= Sidney Mear =

American trumpeter

Sidney Mear (June 23, 1918 – March 13, 2016) was an American trumpeter and professor at the Eastman School of Music in Rochester, New York. He studied with Herbert L. Clarke and Bohumir Kryl as a child in Whitewater, Wisconsin, and with Pattee Evenson at Eastman.

His solo performances were featured on many national radio broadcasts, including the hit number "Hot Lips", which was recorded in one take without rehearsal. He performed with Edwin Franko Goldman's 60-piece band during the 1939 Golden Gate International Exposition in San Francisco.

When he turned 19, Mear accepted a scholarship to attend Eastman School of Music and pursued his ambition to play in a symphony orchestra. He joined the Rochester Philharmonic three years later in 1940. His music is featured on recordings with the Eastman-Rochester Orchestra on the Mercury Living Presence record label. The CDs include solo performances in Samuel Barber's Capricorn Concerto, Copland's Quiet City, and Leroy Anderson's Trumpeter's Lullaby, which was recorded in a single take without rehearsal.

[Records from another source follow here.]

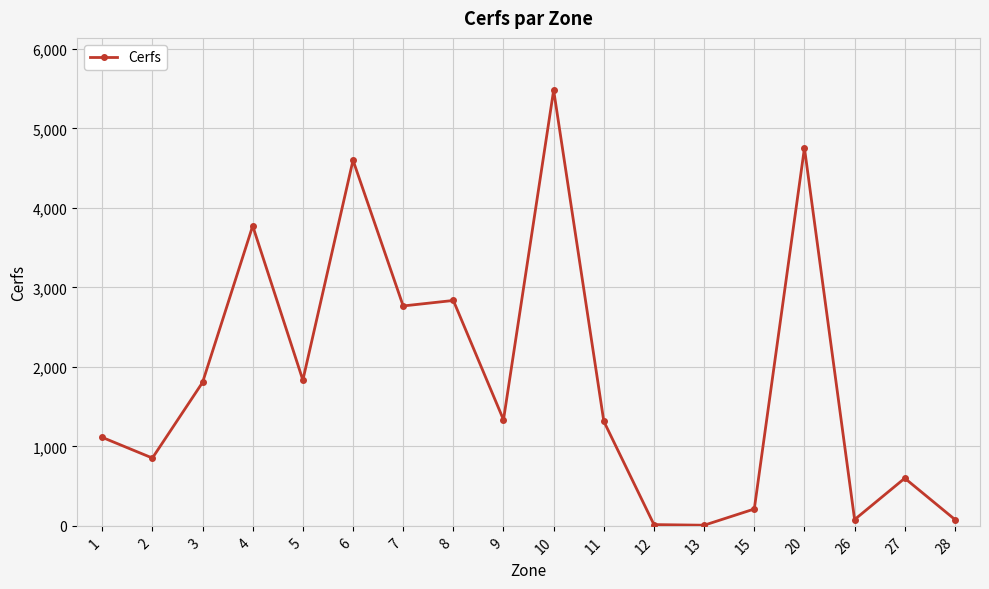

What is the sum of the values at 5 and 15?

2045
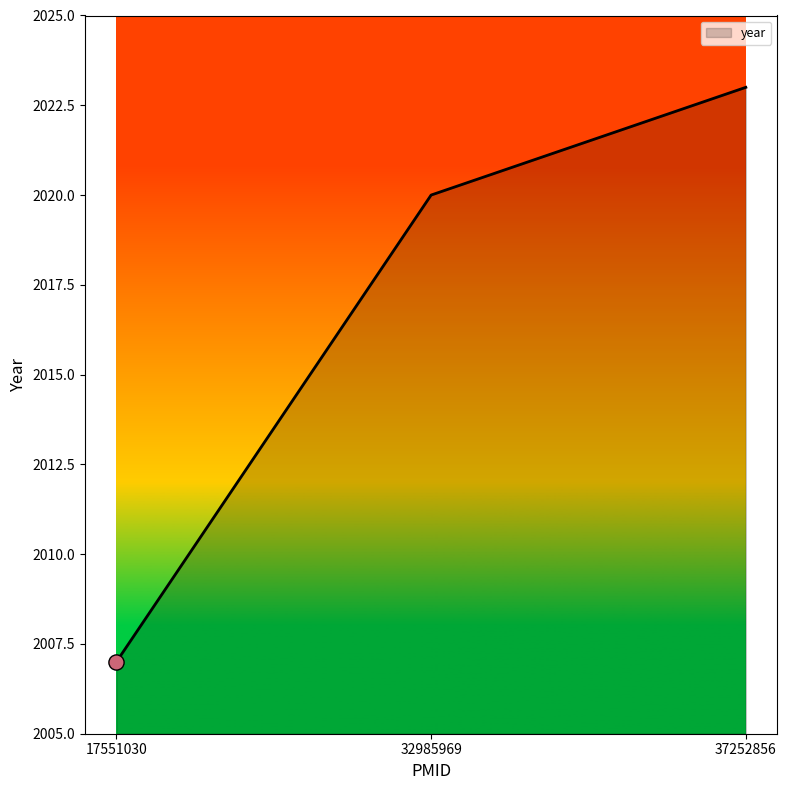

What is the ratio of the value at 17551030 to the value at 32985969?

1.0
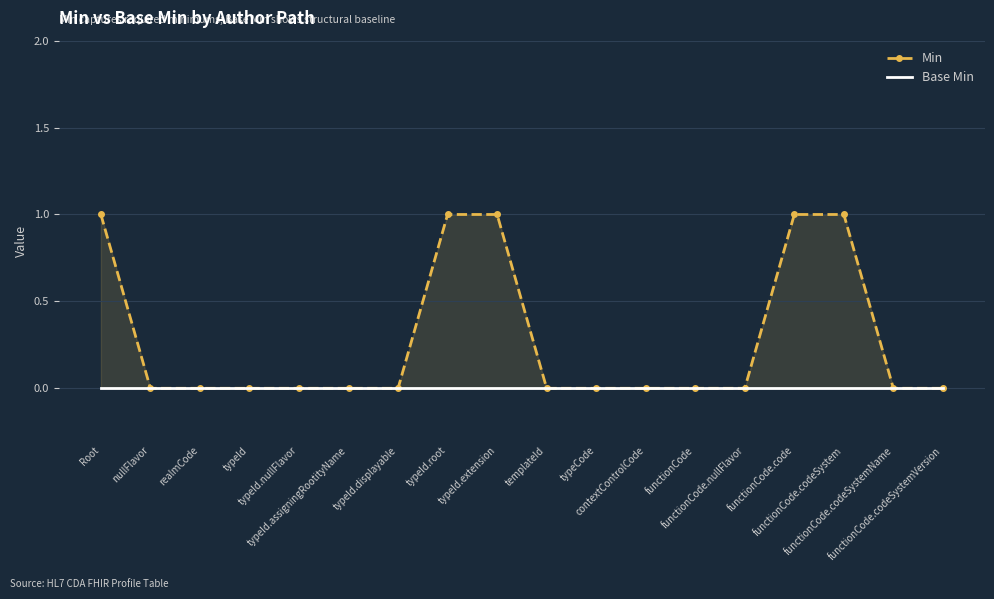

Between typeId.displayable and typeCode, which series saw the biggest shift?

Min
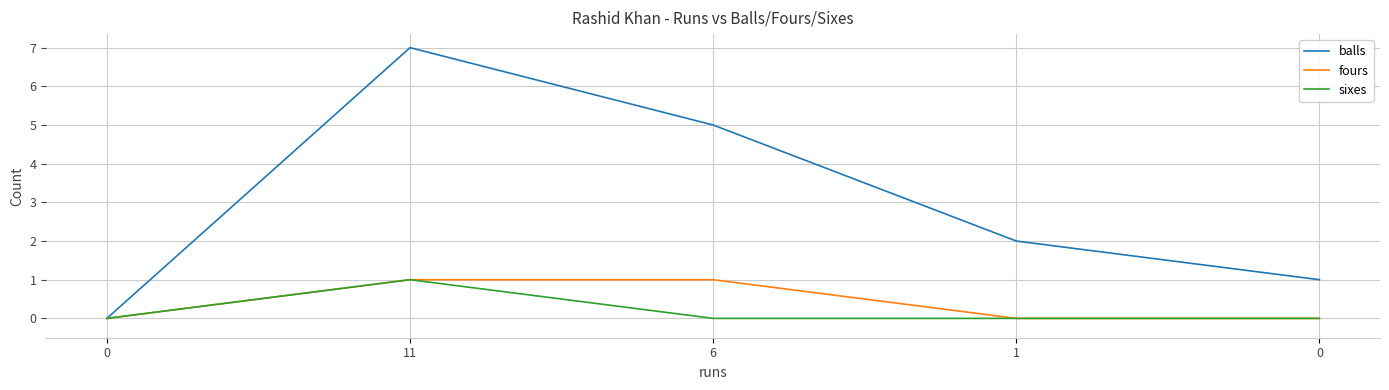

How many lines are shown in the chart?

3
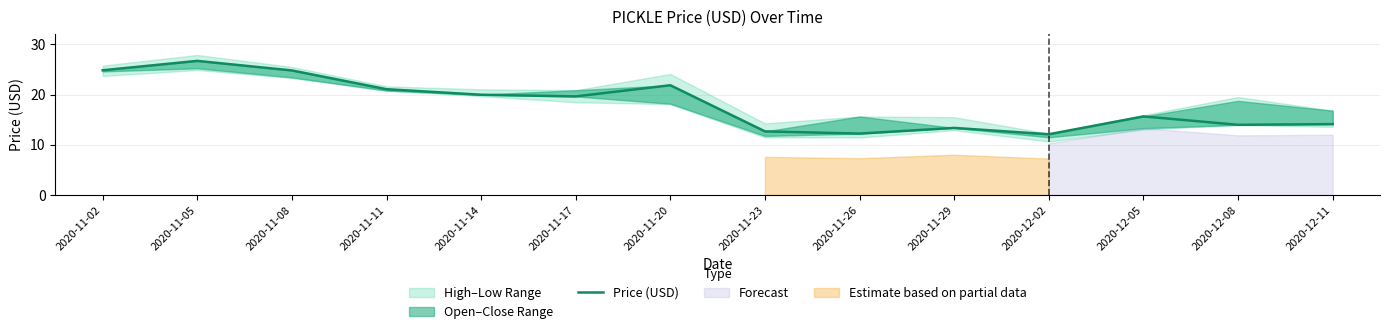

How many values exceed 19?

7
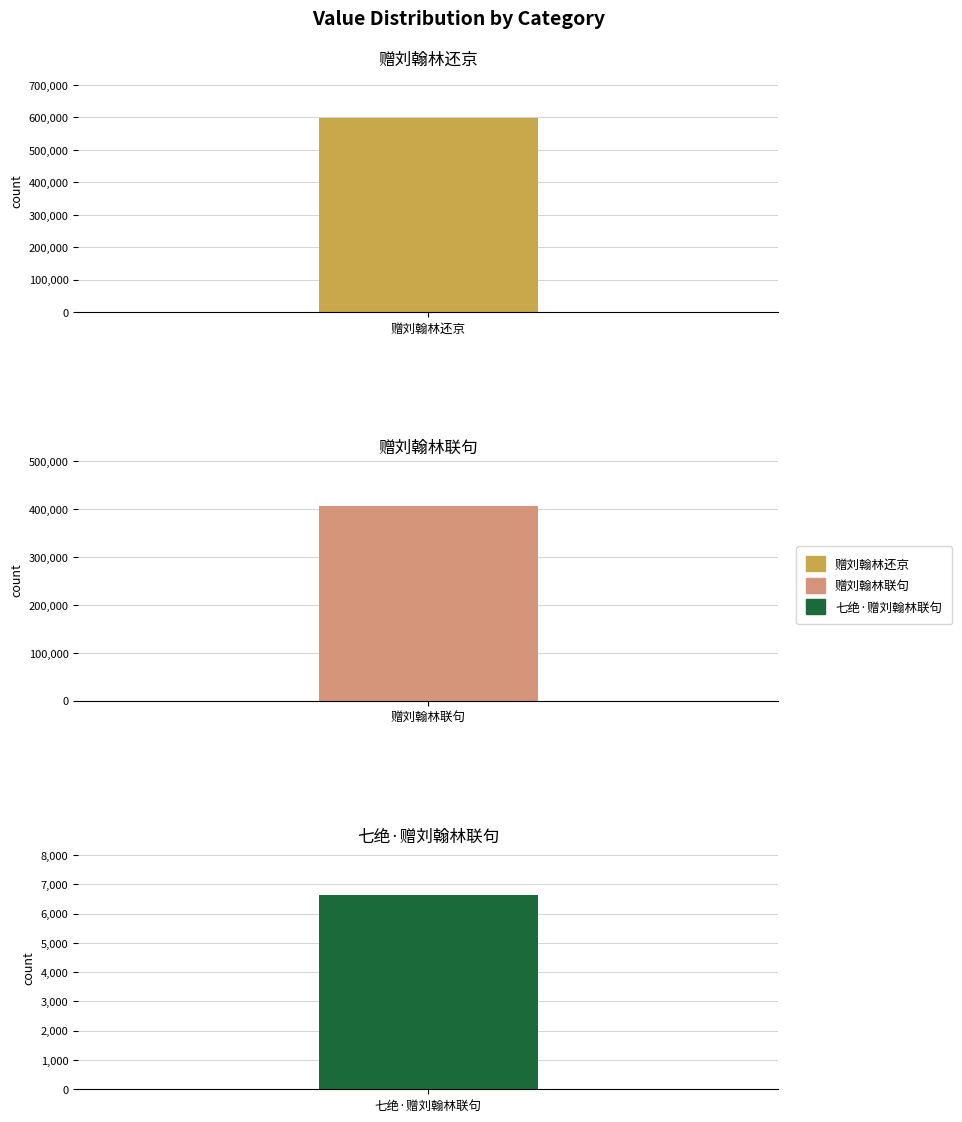

What is the difference between the maximum and minimum values?

591937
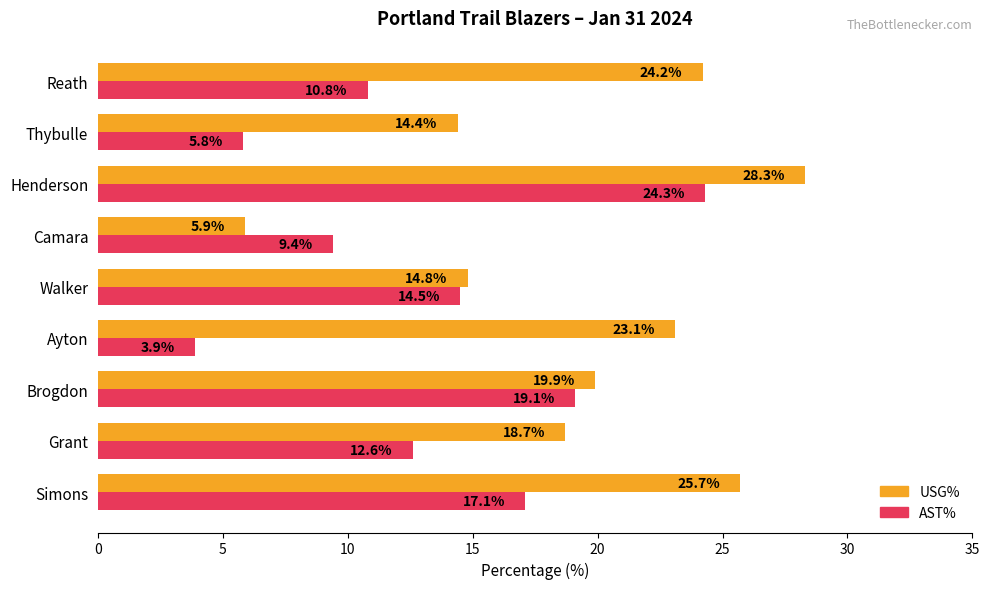

Which series has the largest range (max minus min)?

USG%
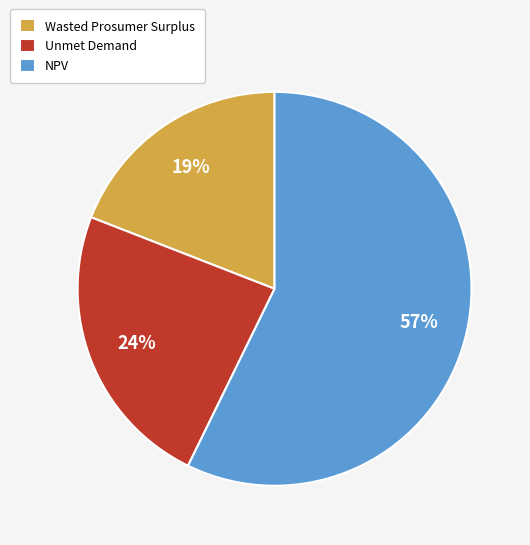

Do NPV and Unmet Demand together represent more than half of the pie?

Yes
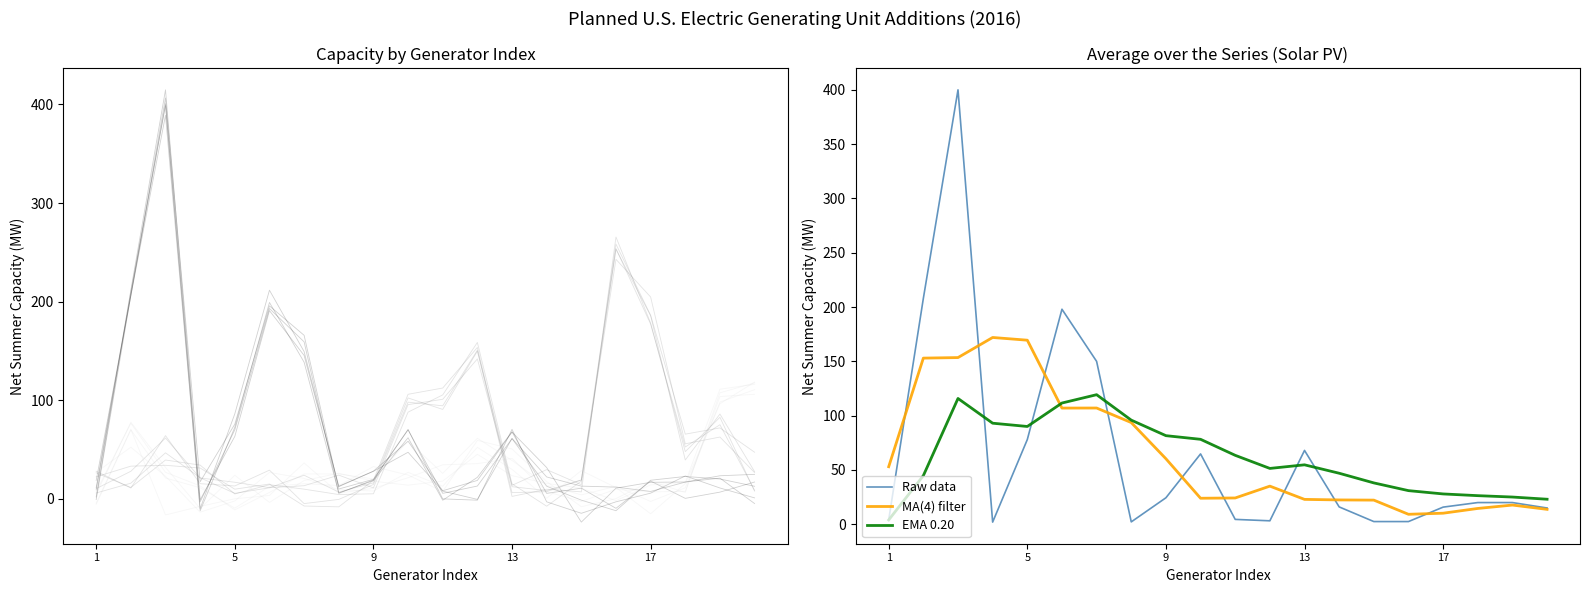

What is the highest value of the Raw data series?

400.0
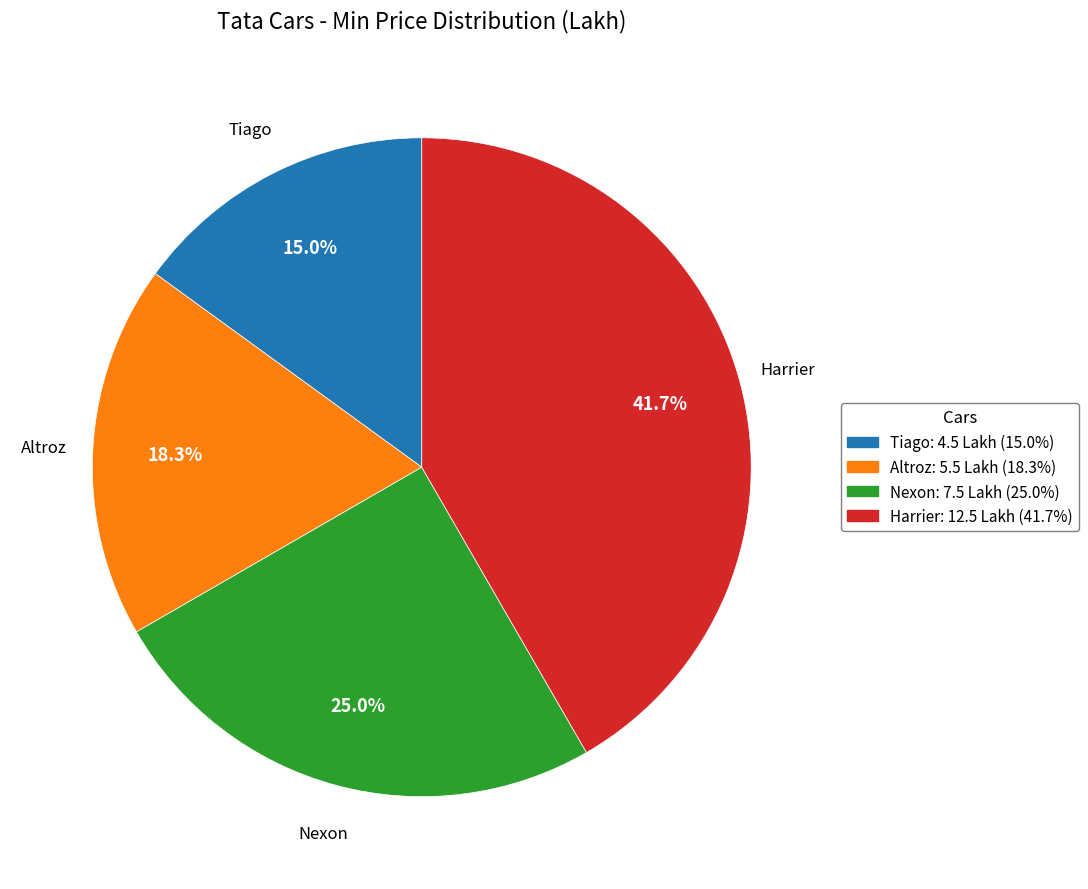

Is there a majority slice in this chart?

No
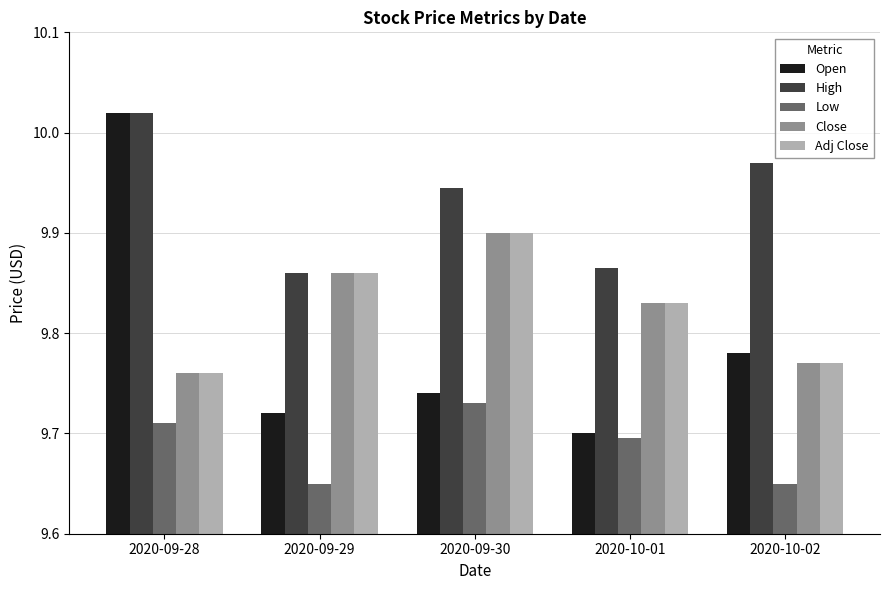

How many Close values are between 9 and 10?

5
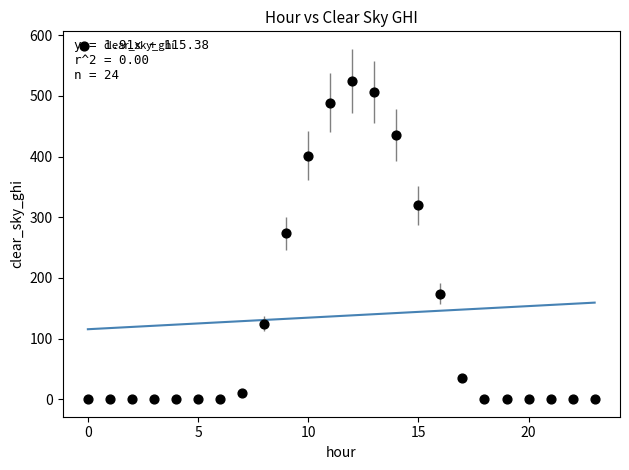

What is the range of Y values (max minus min)?

525.2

From 1940 through 1942, Mear was a member of the Orquesta Sinfonica de Mexico under Carlos Chávez and in 1946 toured the United States and Canada with the Philadelphia Orchestra under Eugene Ormandy.

Sidney Mear was married to Elizabeth Irvine Fetter and had five children. His father, Samuel Edgar Mear, was a cornetist and composer and one of the earliest members of the American Bandmasters Association.